# [Assignment]
Name each year or decade that appears in the passage below about Europe and the USA.

I remember some time back in 2003 or thereabouts, pundits were wondering whether a renewed and united Europe might challenge US dominance, acting as a counter-weight to the last one standing after the Cold War. The drive to unity seemed strong, eastern European countries were joining in the grand project, the constitution was being bounced around, economic figures seemed promising. How quaint all that discussion now seems. The truth is that ever since 1945, Europe has been the US’s tart. While the USA enjoyed global economic power, it could buy it’s tart (one of many) fancy clothes, nice cars, penthouse apartments, in exchange for a few ‘services’. And Europe could pretend that it was doing reasonably well on its own, that it was a respectable dame, to the extent of thinking it might go out on its own. But now that the pimp has begun to find cash a little short, to realise that its control of the streets is slipping, the tart has found that the good life really is over. All that the rolling crisis since 2008 has done is strip off the baubles, repossess the fine cars and evict the tenant from the penthouse.  (Here it is worth remembering that as soon as a major power needs to use military force, it has already begun the long slide downhill; the reason is that use of force is a signal that others dare to challenge it. That would mean the decline of the USA began in the 1970s).

# [Provided material]
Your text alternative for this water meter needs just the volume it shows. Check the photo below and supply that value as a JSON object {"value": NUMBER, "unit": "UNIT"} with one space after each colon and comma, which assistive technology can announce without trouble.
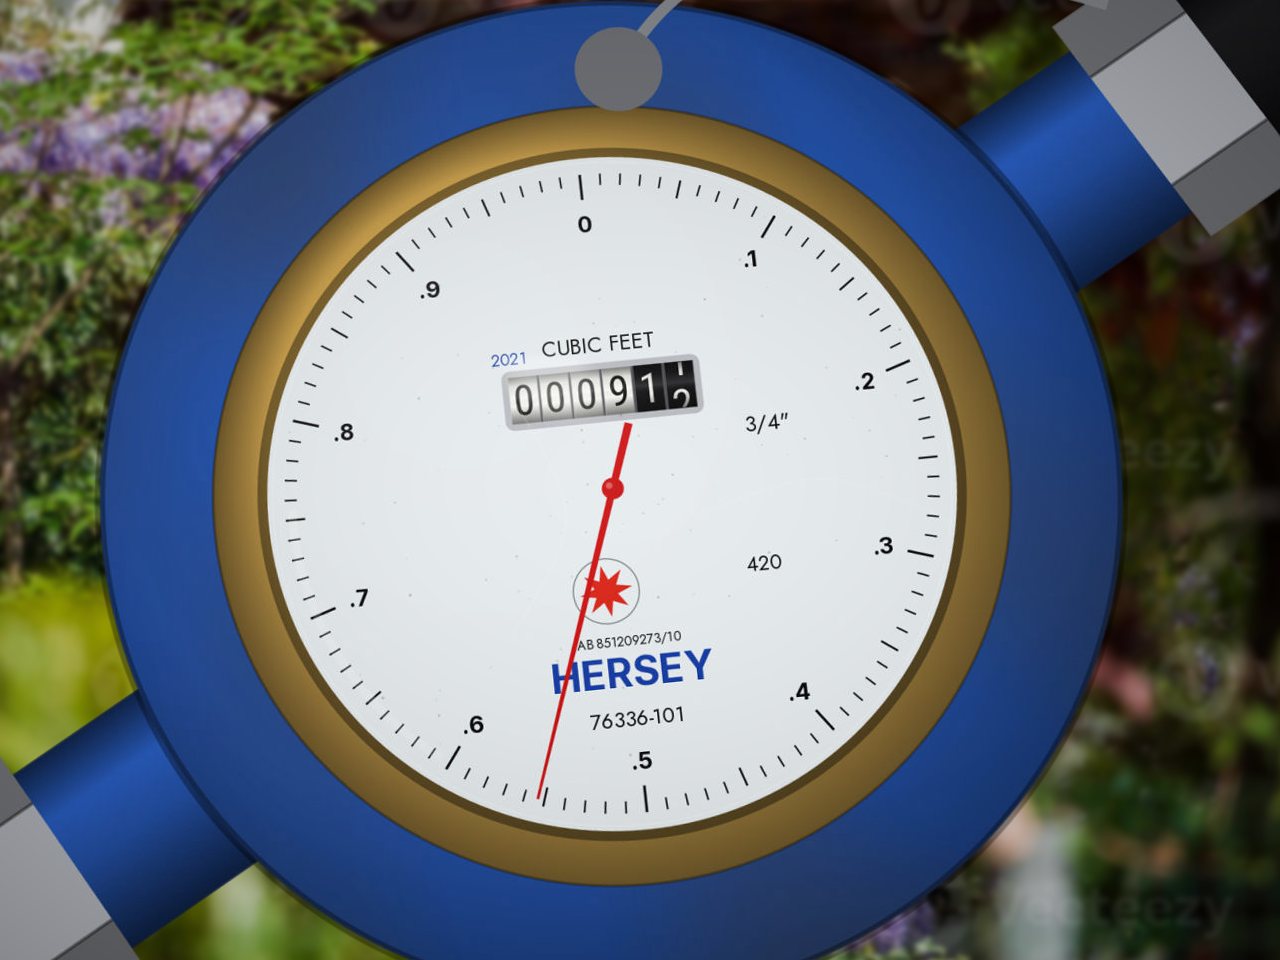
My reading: {"value": 911.55, "unit": "ft³"}
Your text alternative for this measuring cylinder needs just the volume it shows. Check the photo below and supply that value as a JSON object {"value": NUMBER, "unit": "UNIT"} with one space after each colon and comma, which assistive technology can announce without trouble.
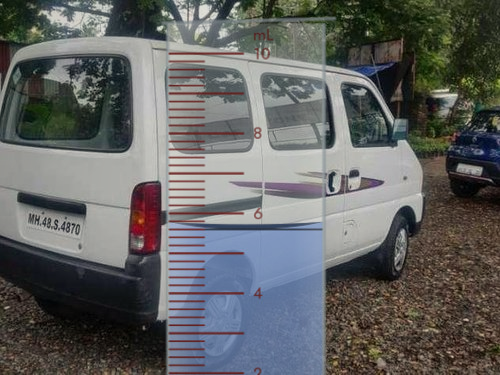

# [Response]
2003, 1945, 2008, the 1970s